Genau das ist auch der Grund, warum Rex ein Teil des Kollektivs geworden ist. »Für transmaskuline Sexarbeiter wie mich gibt es einfach keine Agenturen. Dabei ist es für uns noch viel gefährlicher. Trans Sexarbeiter*innen sind mehr von Gewalt und von niedrigen Löhnen betroffen«, sagt Rex zu »nd«.

Die neue Genossenschaft, die explizit alle Geschlechter einschließt, bietet Rex einen Platz, um sicherer zu arbeiten als auf den gängigen Plattformen, wo er auf sich selbst gestellt ist und die Preise um ein Vielfaches niedriger sind. Das Paramour Collective bietet neben der erhöhten Sicherheit auch einen Raum der gegenseitigen Solidarität und Unterstützung unter Sexarbeiter*innen, sagt Rex.

So sieht es auch Malou Sauvage, ein weiteres Genossenschaftsmitglied. »Sexarbeit vereinzelt. Ich war auf der Suche nach einer Gemeinschaft, in der man sich umeinander kümmert und Verständnis füreinander hat«, sagt Sauvage zu »nd«. Über Sexarbeit zu sprechen, sei in einem sozialen Umfeld, welches die Erfahrung nicht teilt, oft sehr schwierig.
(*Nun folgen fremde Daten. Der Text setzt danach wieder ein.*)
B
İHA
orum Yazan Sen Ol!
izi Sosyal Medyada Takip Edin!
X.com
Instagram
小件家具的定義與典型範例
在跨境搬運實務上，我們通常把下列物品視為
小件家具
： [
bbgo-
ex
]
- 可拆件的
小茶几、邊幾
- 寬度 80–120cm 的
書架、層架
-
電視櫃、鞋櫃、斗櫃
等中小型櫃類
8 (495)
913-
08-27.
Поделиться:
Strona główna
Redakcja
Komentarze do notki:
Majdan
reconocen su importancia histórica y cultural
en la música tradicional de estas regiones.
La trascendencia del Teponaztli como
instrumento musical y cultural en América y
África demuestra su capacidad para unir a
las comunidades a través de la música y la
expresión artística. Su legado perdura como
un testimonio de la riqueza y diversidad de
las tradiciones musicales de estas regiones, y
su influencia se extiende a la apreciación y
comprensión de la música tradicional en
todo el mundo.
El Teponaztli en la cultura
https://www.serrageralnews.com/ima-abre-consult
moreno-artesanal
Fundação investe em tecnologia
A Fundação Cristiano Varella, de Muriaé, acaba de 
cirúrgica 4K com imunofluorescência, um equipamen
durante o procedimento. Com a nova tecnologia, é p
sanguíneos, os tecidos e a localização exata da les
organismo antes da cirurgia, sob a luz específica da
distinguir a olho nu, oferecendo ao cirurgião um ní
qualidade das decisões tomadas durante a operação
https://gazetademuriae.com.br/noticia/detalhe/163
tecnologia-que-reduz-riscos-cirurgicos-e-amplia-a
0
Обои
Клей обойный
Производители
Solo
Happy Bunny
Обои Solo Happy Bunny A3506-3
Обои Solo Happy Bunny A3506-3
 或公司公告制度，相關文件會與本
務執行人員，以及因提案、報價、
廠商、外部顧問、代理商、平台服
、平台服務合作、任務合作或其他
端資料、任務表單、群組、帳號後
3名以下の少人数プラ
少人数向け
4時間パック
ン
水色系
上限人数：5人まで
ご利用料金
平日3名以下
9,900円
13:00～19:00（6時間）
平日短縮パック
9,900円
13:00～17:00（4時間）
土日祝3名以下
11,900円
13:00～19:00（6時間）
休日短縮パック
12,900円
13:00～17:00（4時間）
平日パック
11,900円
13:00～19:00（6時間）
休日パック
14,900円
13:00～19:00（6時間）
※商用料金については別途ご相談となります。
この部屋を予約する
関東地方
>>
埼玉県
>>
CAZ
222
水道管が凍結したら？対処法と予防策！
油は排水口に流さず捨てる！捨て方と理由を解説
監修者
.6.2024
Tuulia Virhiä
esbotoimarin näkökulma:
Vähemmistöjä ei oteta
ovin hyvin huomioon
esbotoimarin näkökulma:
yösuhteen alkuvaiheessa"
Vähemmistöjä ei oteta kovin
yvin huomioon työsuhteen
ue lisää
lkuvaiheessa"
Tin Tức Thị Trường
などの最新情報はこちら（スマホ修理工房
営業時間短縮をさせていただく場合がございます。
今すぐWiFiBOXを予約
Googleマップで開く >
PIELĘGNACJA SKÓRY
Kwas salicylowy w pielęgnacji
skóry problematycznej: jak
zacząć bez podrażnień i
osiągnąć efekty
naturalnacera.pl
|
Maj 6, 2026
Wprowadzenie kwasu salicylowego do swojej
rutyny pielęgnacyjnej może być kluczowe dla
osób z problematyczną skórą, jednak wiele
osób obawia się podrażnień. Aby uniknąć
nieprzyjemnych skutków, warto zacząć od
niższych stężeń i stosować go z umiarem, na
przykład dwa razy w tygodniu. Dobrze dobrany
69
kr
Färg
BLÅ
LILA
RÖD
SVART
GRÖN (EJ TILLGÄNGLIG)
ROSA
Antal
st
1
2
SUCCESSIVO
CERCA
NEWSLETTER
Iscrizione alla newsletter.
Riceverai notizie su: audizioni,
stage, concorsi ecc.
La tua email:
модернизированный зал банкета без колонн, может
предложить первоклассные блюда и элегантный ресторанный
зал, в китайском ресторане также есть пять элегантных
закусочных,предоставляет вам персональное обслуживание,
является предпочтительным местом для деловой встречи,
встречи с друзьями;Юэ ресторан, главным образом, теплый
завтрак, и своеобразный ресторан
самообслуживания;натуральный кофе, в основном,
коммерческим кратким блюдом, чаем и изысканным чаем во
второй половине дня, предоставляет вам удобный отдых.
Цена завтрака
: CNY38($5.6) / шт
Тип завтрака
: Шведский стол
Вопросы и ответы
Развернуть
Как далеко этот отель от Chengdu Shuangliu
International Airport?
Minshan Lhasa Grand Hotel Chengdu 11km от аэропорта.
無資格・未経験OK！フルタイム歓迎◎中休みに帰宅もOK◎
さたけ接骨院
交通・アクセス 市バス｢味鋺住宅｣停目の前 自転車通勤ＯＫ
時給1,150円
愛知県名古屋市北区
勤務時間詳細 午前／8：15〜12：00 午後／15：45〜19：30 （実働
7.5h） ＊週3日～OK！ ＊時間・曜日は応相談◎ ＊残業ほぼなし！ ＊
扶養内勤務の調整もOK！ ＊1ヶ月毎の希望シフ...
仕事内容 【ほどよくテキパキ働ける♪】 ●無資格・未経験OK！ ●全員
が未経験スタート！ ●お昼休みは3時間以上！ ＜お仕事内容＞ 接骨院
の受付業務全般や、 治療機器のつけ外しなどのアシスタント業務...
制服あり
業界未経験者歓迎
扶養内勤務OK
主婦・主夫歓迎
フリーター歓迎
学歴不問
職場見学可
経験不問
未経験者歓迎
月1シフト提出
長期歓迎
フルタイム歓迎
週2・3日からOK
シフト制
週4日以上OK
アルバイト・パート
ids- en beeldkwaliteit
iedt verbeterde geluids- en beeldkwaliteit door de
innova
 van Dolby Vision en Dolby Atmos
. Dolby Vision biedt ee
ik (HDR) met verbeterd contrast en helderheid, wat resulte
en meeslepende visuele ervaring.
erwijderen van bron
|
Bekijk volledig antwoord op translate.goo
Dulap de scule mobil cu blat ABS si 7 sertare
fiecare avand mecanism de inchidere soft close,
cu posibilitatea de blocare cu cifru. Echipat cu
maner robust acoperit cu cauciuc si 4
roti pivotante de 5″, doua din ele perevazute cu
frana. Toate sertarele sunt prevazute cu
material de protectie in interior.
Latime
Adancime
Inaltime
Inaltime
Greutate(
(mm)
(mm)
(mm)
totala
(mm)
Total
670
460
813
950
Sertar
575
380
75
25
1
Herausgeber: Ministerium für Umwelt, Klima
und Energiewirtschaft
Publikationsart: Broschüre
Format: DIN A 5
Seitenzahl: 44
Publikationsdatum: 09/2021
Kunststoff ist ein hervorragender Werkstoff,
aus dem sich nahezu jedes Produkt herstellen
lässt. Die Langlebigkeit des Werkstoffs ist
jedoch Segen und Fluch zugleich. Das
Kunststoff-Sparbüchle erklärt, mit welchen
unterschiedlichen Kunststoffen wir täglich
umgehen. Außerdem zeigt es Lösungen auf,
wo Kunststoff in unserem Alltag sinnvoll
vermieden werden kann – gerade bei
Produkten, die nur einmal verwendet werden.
Daneben ist es auch für Sauvage sehr wichtig, in der Genossenschaft selbstbestimmt arbeiten zu können. »Die Arbeitsbedingungen für Sexarbeiter*innen sind in vielen Agenturen katastrophal. Dir wird sehr viel vorgeschrieben.« Von dem Projekt erhofft sich Sauvage außerdem, dass es die Vorurteile und Stigmata rund um Sexarbeit abbauen kann. »Ich wünsche mir, dass durch dieses Projekt die öffentliche Wahrnehmung verändert wird. Dass wir mehr gesehen werden als die Individuen, die wir wirklich sind.«

Ernestine Pastorello hat die Gründung des Paramour Collective initiiert, weil sie selbst viele schlechte Erfahrungen mit Escort-Agenturen und Bordellen gemacht hat. Sie ist aus den USA nach Deutschland gekommen, weil hier Sexarbeit, anders als in den Staaten, nicht vollends kriminalisiert ist. Dennoch gibt es noch sehr viel zu tun, sagt sie. »Ich habe bei einer Agentur gearbeitet, wo es sehr viel Zwang gab und wo ich stark ausgebeutet wurde.«

Um die in Deutschland geltenden Rechte von Sexarbeiter*innen am Arbeitsplatz einzufordern, hat sie sich an die anarchosyndikalistische Gewerkschaft Freie Arbeiter*innen Union (FAU) gewandt und dort mit anderen zusammen die Sektion Sexarbeit ins Leben gerufen. »Die Genoss*innen bei der FAU unterstützen uns viel, das sind echt gute Verbündete«, sagt sie. Gegen ihre ehemalige Agenturchefin führe die Gewerkschaft nun einen gerichtlichen Arbeitskampf. Daneben gehe die Sektion Sexarbeit gegen weitere Arbeitsrechtsverstöße vor, zu denen Pastorello aber zum aktuellen Zeitpunkt aus strategischen Gründen keine Angaben machen kann. »Die gewerkschaftliche Organisierung ist für Sexarbeiter*innen sehr wichtig«, sagt sie.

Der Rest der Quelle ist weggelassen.